** Exercise **
Under this line sits a listing. Repeat exactly and only its lines from the one holding "- Documento Dashboard" through the one holding "Here are some"; skip pictures.

** Supplied records **
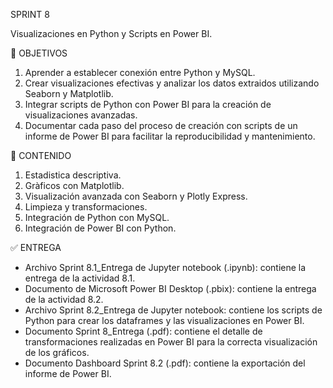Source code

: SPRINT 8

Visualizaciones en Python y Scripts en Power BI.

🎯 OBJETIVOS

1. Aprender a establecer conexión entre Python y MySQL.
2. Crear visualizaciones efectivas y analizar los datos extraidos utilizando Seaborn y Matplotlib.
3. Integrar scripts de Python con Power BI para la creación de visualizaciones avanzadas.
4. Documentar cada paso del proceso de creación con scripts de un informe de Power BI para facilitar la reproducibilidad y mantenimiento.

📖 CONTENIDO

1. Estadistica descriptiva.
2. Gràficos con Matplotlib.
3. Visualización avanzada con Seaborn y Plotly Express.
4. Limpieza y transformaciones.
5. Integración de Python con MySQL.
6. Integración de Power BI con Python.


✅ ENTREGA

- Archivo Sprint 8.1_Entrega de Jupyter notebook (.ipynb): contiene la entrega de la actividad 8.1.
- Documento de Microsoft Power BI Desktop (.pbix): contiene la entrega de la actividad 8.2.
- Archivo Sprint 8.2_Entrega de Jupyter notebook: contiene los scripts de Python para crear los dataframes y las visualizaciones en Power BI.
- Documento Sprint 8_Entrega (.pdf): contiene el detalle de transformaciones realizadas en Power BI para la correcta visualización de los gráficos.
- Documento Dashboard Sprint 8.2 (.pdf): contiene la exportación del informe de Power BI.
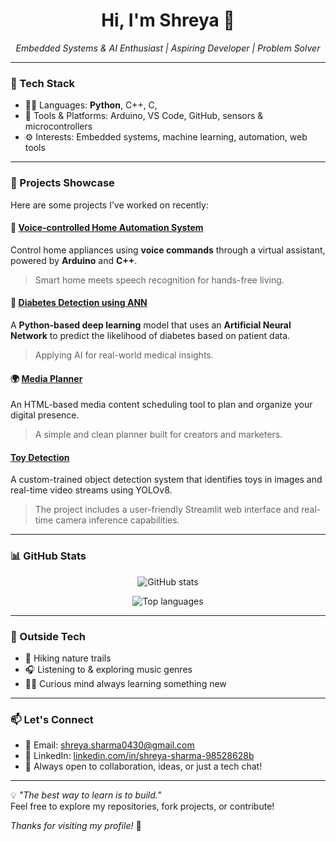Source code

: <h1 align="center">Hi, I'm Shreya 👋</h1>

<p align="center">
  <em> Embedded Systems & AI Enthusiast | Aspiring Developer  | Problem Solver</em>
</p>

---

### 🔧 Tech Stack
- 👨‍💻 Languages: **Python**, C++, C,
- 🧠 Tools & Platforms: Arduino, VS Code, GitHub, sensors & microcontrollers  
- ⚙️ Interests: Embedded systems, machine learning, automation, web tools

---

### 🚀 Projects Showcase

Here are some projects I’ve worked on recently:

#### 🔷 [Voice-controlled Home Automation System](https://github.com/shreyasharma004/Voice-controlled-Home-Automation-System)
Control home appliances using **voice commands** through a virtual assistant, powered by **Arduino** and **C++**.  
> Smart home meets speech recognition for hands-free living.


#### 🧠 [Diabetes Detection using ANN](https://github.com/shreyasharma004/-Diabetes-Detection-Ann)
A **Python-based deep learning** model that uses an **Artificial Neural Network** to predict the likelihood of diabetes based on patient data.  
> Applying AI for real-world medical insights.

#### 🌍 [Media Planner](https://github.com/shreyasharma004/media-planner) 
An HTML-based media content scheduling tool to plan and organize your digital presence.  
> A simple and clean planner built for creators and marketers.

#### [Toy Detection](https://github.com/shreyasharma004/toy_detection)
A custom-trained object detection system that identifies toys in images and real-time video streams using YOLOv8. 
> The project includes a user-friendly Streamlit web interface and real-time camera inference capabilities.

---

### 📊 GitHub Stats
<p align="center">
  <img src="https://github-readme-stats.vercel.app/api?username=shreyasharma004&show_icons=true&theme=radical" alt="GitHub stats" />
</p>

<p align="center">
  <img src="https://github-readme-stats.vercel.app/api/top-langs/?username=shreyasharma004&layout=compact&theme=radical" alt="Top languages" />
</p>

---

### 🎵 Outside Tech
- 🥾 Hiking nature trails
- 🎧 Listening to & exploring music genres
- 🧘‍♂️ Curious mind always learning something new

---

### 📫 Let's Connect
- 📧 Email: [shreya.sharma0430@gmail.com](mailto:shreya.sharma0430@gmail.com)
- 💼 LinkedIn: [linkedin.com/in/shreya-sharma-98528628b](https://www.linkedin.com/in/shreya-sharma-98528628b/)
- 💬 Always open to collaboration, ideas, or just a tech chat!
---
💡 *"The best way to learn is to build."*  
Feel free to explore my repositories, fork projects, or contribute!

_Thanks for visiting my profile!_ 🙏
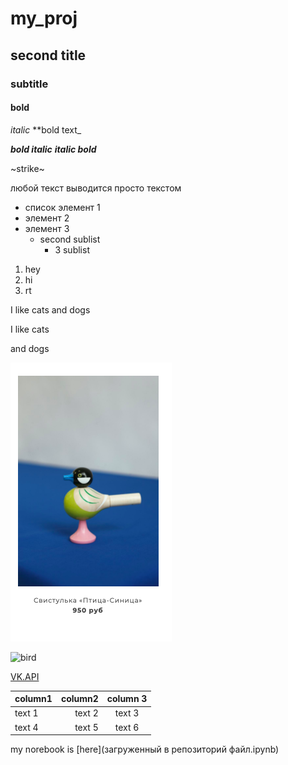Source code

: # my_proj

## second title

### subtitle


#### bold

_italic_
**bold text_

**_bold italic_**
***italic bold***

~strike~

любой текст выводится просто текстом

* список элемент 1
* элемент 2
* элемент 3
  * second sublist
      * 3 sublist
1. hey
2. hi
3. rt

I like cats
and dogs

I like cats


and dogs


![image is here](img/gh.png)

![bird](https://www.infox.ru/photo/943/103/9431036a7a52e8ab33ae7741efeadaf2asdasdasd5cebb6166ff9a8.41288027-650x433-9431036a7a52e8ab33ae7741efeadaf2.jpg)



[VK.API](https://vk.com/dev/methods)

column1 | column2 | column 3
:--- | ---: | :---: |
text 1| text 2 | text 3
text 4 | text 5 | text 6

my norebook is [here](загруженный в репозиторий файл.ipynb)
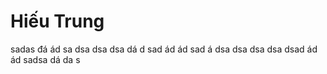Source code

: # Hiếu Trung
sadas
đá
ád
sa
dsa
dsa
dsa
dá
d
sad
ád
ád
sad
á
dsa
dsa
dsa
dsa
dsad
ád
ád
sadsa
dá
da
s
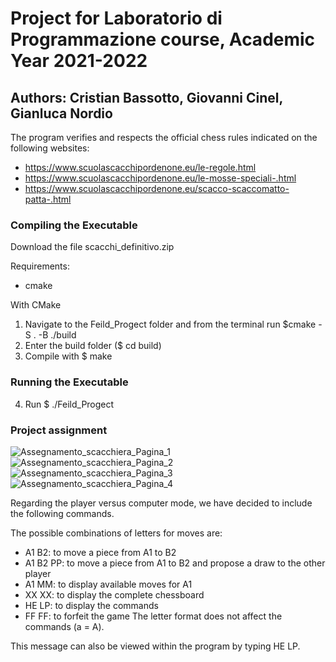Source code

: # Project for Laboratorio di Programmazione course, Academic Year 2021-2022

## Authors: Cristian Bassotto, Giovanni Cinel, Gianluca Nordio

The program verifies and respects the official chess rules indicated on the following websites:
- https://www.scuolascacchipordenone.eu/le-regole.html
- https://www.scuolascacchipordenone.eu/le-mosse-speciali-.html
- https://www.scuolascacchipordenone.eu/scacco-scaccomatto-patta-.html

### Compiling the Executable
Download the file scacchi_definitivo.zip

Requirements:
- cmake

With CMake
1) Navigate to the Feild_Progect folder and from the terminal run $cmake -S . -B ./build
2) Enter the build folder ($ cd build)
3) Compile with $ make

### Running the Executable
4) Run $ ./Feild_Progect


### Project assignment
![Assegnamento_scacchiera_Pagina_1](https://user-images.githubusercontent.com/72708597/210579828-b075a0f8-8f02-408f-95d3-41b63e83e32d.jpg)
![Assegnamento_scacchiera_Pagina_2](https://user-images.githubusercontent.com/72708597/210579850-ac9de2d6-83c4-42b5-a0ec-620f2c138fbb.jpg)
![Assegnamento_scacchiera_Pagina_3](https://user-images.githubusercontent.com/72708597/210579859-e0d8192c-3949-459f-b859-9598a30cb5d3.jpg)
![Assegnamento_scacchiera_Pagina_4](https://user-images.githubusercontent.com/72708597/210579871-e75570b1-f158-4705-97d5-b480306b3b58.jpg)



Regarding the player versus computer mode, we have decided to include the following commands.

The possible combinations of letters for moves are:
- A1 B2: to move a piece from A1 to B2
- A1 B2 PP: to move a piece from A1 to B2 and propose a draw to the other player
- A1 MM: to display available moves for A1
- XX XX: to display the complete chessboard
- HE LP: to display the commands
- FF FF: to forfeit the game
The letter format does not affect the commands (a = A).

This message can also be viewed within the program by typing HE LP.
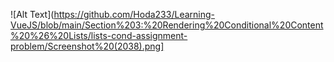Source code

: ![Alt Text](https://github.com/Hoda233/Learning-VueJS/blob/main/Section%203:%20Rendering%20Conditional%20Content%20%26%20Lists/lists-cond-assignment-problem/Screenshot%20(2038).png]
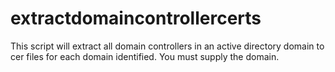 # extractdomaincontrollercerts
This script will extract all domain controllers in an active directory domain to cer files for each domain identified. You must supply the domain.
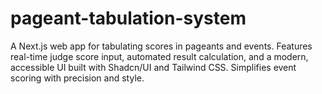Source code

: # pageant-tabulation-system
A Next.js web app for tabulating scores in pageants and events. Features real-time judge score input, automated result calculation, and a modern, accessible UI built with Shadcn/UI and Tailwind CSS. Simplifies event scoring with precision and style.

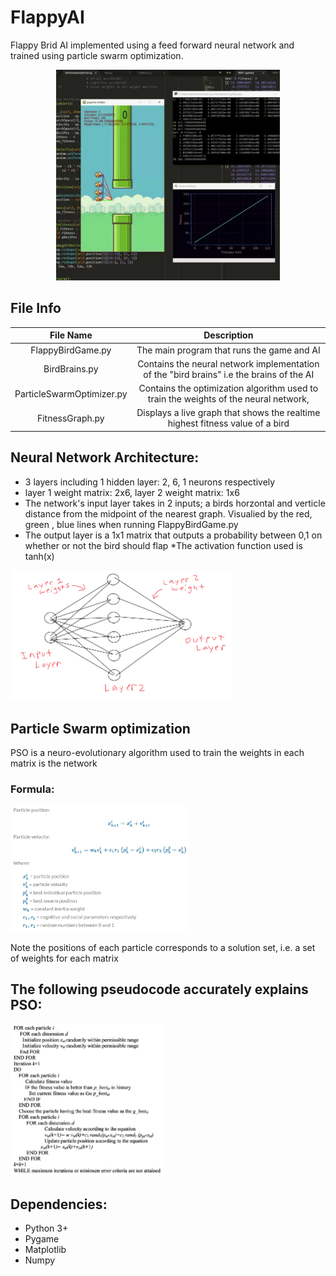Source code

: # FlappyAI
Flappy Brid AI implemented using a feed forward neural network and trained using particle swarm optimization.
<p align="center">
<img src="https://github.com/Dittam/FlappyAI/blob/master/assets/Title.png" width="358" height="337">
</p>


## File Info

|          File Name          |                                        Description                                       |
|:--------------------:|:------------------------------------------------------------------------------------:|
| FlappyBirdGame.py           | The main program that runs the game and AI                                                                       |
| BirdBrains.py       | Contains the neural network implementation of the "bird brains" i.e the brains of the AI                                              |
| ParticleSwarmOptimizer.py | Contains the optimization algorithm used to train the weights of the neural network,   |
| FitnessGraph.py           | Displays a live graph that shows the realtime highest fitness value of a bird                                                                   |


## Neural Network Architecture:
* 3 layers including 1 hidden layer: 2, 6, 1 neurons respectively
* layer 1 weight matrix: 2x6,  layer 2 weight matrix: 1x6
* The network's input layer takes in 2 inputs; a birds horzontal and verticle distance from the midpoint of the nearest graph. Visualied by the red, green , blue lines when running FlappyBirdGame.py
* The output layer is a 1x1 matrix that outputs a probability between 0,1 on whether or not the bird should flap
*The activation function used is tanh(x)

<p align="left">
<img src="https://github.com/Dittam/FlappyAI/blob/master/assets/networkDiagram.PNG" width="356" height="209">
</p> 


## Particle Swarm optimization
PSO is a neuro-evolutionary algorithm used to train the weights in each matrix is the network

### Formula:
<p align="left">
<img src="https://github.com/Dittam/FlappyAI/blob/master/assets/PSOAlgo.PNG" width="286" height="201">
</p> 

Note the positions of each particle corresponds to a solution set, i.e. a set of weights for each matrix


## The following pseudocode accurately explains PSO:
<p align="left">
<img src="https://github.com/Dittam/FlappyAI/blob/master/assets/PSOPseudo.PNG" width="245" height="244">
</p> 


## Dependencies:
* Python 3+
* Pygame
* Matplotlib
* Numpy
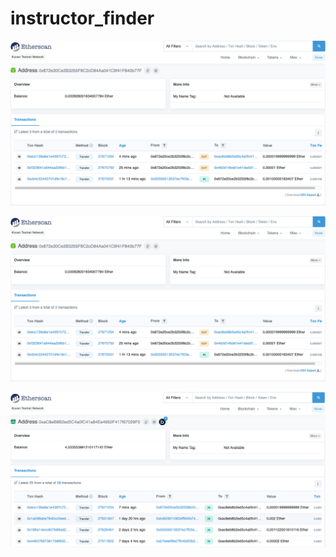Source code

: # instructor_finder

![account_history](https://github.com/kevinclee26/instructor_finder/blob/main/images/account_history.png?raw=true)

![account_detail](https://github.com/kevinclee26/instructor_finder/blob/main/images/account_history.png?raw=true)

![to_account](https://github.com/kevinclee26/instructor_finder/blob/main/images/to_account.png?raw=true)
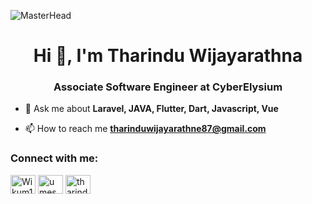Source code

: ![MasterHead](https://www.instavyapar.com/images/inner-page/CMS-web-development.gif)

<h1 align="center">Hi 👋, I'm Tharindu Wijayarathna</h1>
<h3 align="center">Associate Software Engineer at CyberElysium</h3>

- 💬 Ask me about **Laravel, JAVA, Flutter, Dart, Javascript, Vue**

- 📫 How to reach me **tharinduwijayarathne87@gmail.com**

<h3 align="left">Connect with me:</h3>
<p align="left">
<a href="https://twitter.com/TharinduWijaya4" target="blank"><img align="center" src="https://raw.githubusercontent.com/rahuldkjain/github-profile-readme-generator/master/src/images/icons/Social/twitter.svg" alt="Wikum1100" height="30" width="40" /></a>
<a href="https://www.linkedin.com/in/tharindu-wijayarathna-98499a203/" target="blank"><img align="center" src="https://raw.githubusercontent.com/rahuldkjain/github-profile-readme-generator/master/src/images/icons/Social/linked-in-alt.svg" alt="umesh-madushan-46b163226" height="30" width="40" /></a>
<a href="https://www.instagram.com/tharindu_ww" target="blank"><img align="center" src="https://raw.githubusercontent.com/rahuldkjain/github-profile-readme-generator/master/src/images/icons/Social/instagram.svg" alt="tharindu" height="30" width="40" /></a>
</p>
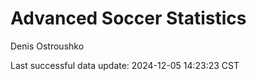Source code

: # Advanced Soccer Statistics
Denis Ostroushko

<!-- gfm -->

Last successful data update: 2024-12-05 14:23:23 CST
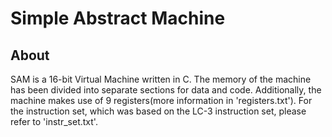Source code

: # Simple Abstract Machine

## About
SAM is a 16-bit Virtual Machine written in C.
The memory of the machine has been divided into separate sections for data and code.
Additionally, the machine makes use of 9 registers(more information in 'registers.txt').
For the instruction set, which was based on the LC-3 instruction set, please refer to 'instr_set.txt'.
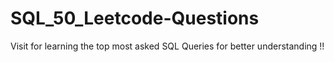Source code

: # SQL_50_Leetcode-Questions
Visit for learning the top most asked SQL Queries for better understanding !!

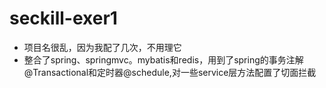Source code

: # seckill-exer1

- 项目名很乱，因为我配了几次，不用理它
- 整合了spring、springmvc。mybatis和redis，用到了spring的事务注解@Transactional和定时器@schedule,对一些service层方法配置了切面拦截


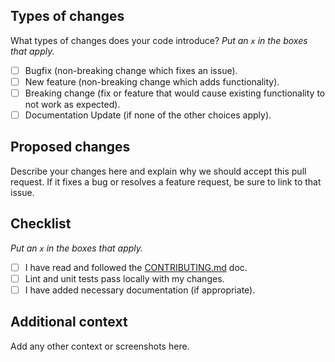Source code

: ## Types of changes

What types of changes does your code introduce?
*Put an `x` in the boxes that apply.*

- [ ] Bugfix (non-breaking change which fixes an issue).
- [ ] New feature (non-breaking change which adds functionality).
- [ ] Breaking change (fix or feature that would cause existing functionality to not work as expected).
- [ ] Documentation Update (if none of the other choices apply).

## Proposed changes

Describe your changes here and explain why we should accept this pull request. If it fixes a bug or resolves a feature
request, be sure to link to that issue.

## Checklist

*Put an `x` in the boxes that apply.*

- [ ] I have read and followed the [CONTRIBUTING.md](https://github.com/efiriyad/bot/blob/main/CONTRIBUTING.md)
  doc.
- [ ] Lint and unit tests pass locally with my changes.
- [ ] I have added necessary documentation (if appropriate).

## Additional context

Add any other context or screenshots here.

** Response box **
- Documento Dashboard Sprint 8.2 (.pdf): contiene la exportación del informe de Power BI.
Source code

: <h1 align="center">Hi, I'm Shreya 👋</h1>

<p align="center">
  <em> Embedded Systems & AI Enthusiast | Aspiring Developer  | Problem Solver</em>
</p>

---

### 🔧 Tech Stack
- 👨‍💻 Languages: **Python**, C++, C,
- 🧠 Tools & Platforms: Arduino, VS Code, GitHub, sensors & microcontrollers  
- ⚙️ Interests: Embedded systems, machine learning, automation, web tools

---

### 🚀 Projects Showcase

Here are some projects I’ve worked on recently:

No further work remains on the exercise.